Yıllık tahmini tutturmak mümkün
Yıllık TÜFE’de çok büyük olasılıkla eylül ayında tek haneyi göreceğiz görmesine ama yılı tek haneli bir oranda kapatamayacağız. Zaten geçen yıl yapılan tahmin de bu yılın tek hanede kapatılması yönünde değil ki...
Geçen yıl açıklanan yeni ekonomi programına (YEP) göre bu yılın TÜFE gerçekleşmesi yüzde 15.9 olarak tahmin ediliyor.
Bir kez daha altını çizerek söyleyelim; eğer ekonomide büyük tahribata yol açacak dış politika kaynaklı gelişmeler yaşanmazsa, bu gelişmelerin etkisiyle kur birden fırlayıp gitmez ve buna bağlı olarak yine çok yüksek fiyat artışları görülmezse yüzde 15.9’da kalmak hiç de zor değil.

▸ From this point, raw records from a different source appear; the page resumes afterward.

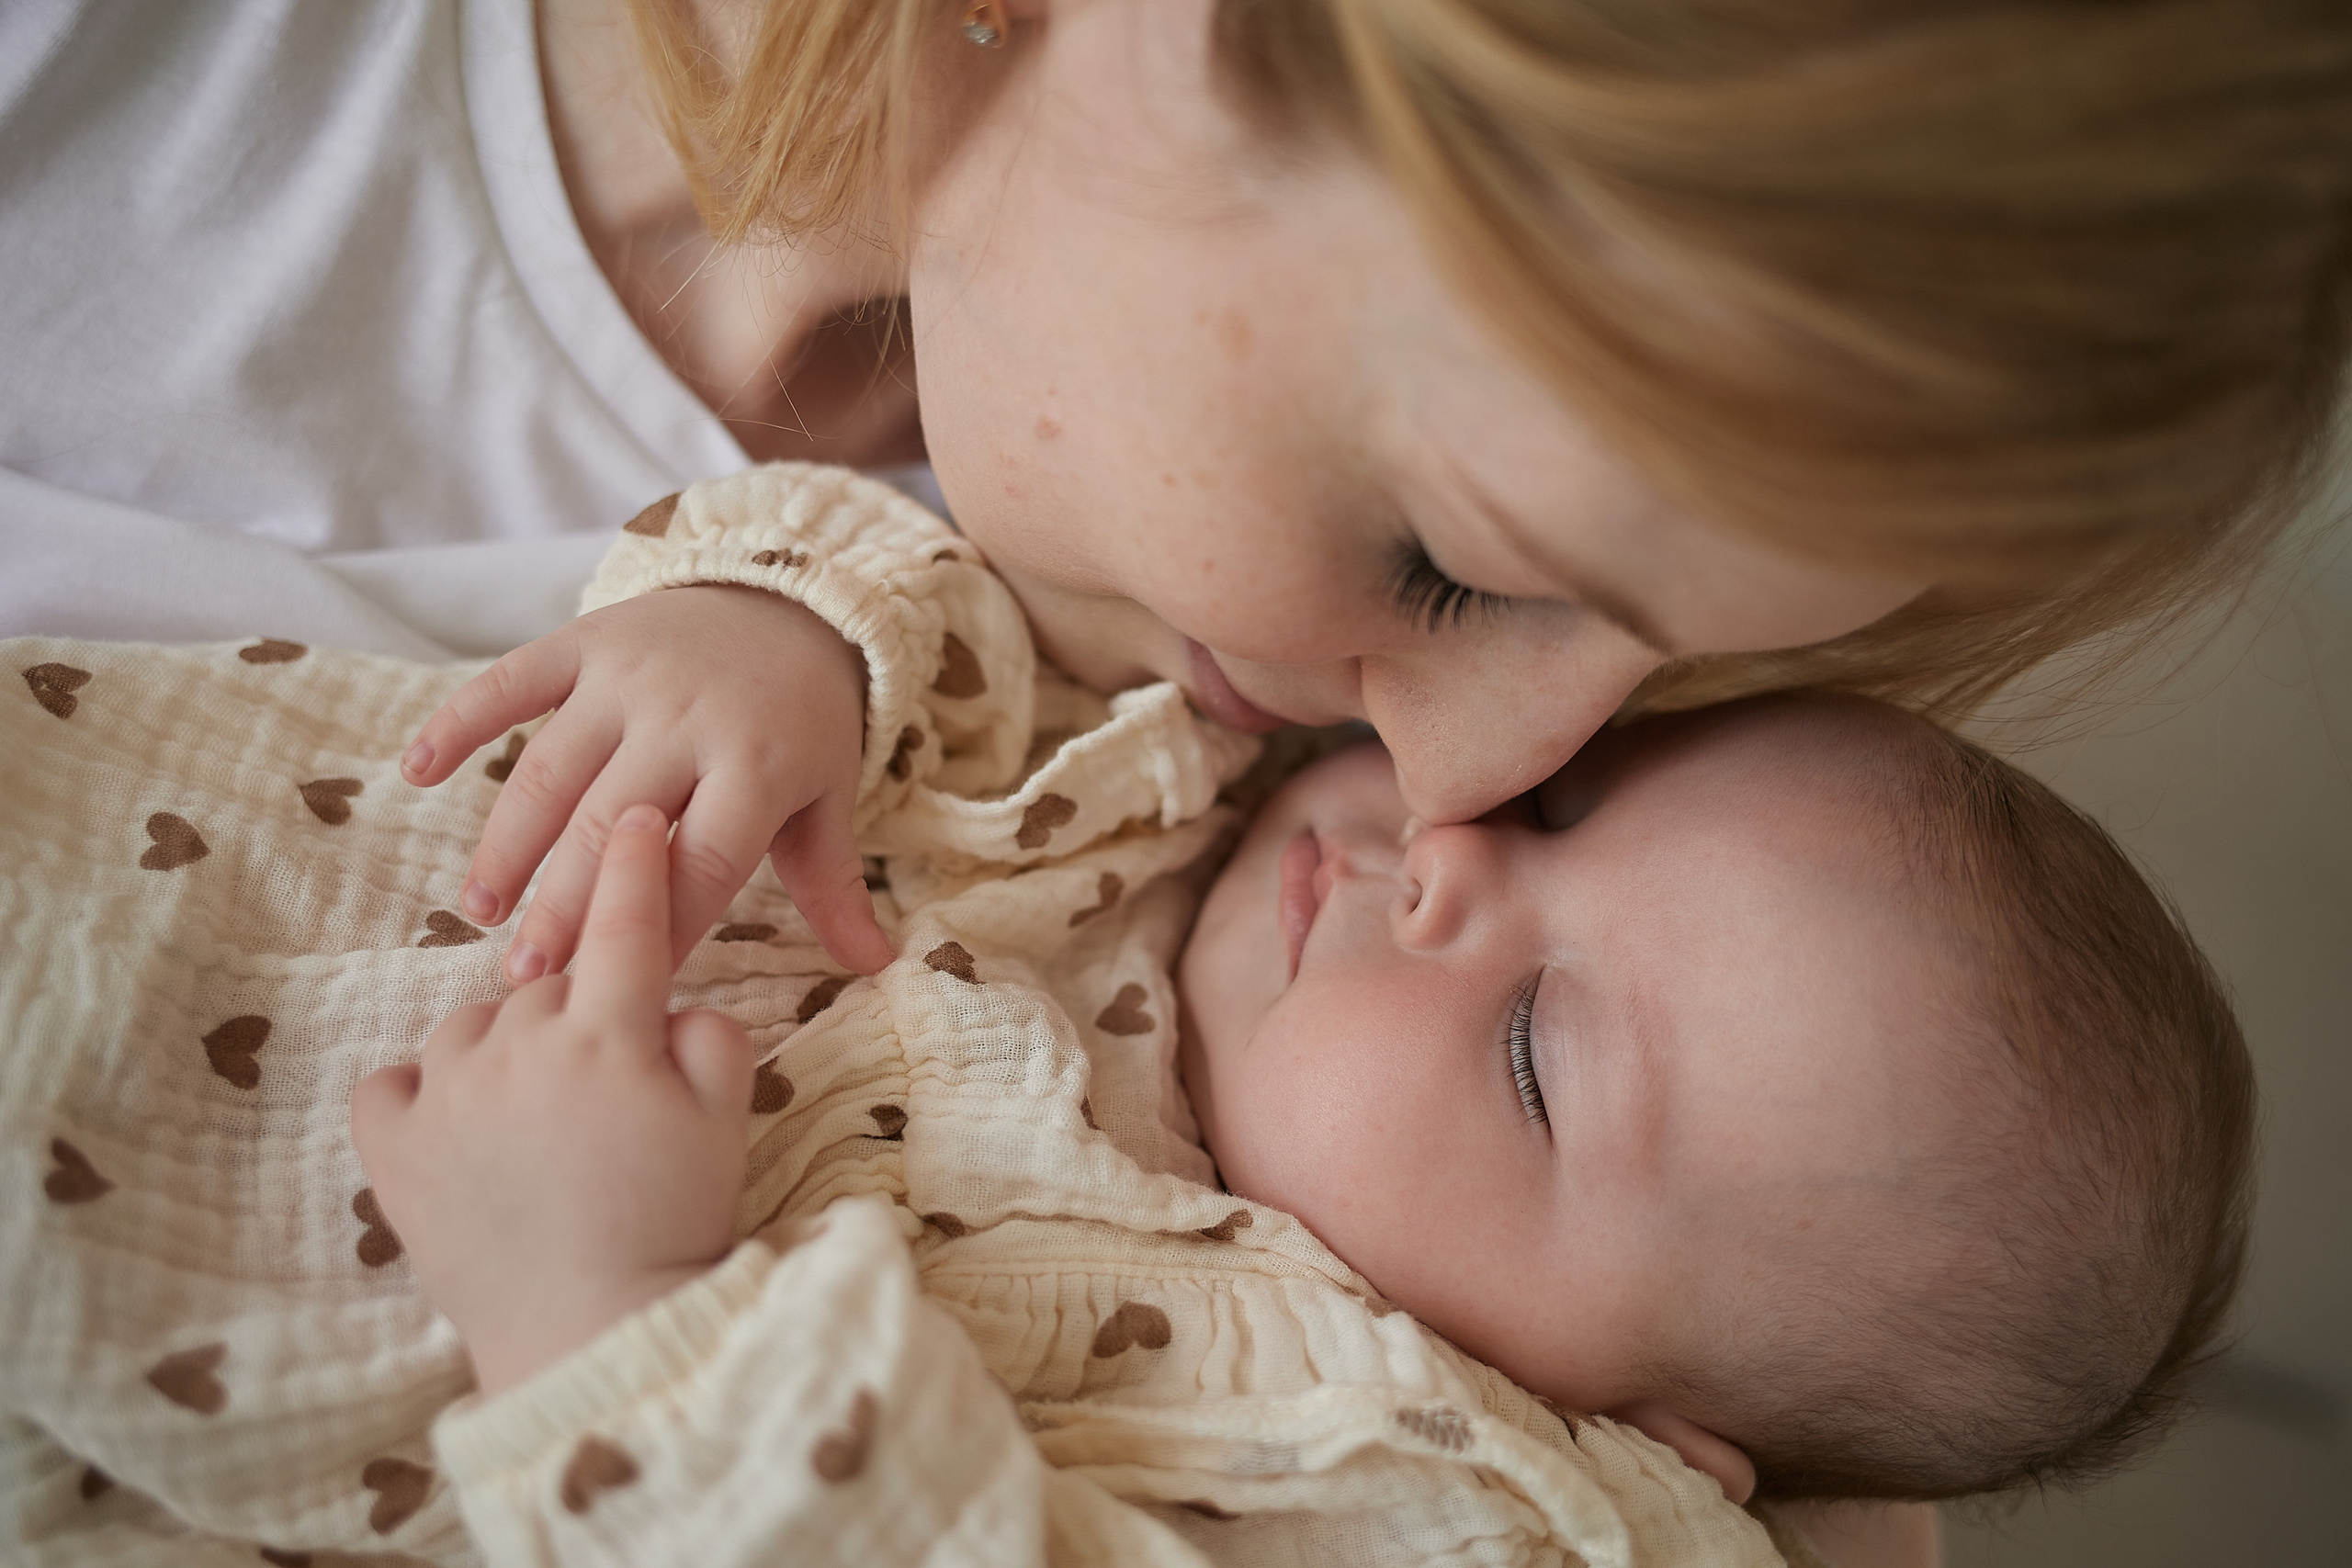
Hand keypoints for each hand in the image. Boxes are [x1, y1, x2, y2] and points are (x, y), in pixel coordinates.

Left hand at [351, 804, 754, 1396]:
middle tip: (603, 1080)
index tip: (634, 818)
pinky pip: (394, 1080)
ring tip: (537, 1116)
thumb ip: (708, 1038)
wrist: (591, 1331)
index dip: (632, 862)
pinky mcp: (394, 1147)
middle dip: (576, 1007)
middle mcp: (521, 1043)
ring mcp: (450, 1091)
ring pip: (472, 1023)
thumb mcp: (726, 1123)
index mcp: (611, 1033)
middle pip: (548, 981)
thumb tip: (671, 1004)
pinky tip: (453, 1118)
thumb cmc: (672, 1223)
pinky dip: (420, 1088)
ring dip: (503, 1046)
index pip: (624, 920)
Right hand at [402, 584, 893, 981]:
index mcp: (757, 764)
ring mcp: (631, 674)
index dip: (656, 929)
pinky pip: (511, 680)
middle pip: (613, 827)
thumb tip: (876, 966)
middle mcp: (689, 717)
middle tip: (526, 977)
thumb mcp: (830, 798)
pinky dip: (458, 721)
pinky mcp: (586, 639)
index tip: (617, 991)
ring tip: (480, 910)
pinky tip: (415, 773)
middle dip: (566, 906)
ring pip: (552, 768)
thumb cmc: (804, 723)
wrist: (791, 598)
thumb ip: (835, 884)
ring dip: (508, 842)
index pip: (699, 864)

Ancak, bu yılın yüzde 15.9’luk tahminini tutturmuş olsak bile önce şu gerçeği görmemiz gerekiyor. Türkiye’nin enflasyondaki uzun vadeli hedefi yüzde 5.
Yani biz enflasyonda 1 hedefleyip 3 gerçekleştiğinde mutlu mu olacağız, bu mu başarı?
Hem bakın geçen yılki TÜFE artışı yüzde 20.3. Bu yıl da yüzde 15.9 artış olursa, iki yılın toplamındaki artış neredeyse yüzde 40’ı buluyor.
İki yılda yüzde 40 tüketici fiyat artışı... Eğer bu ekonomik başarıysa, ekonomik başarısızlığı düşünmek bile istemiyor insan.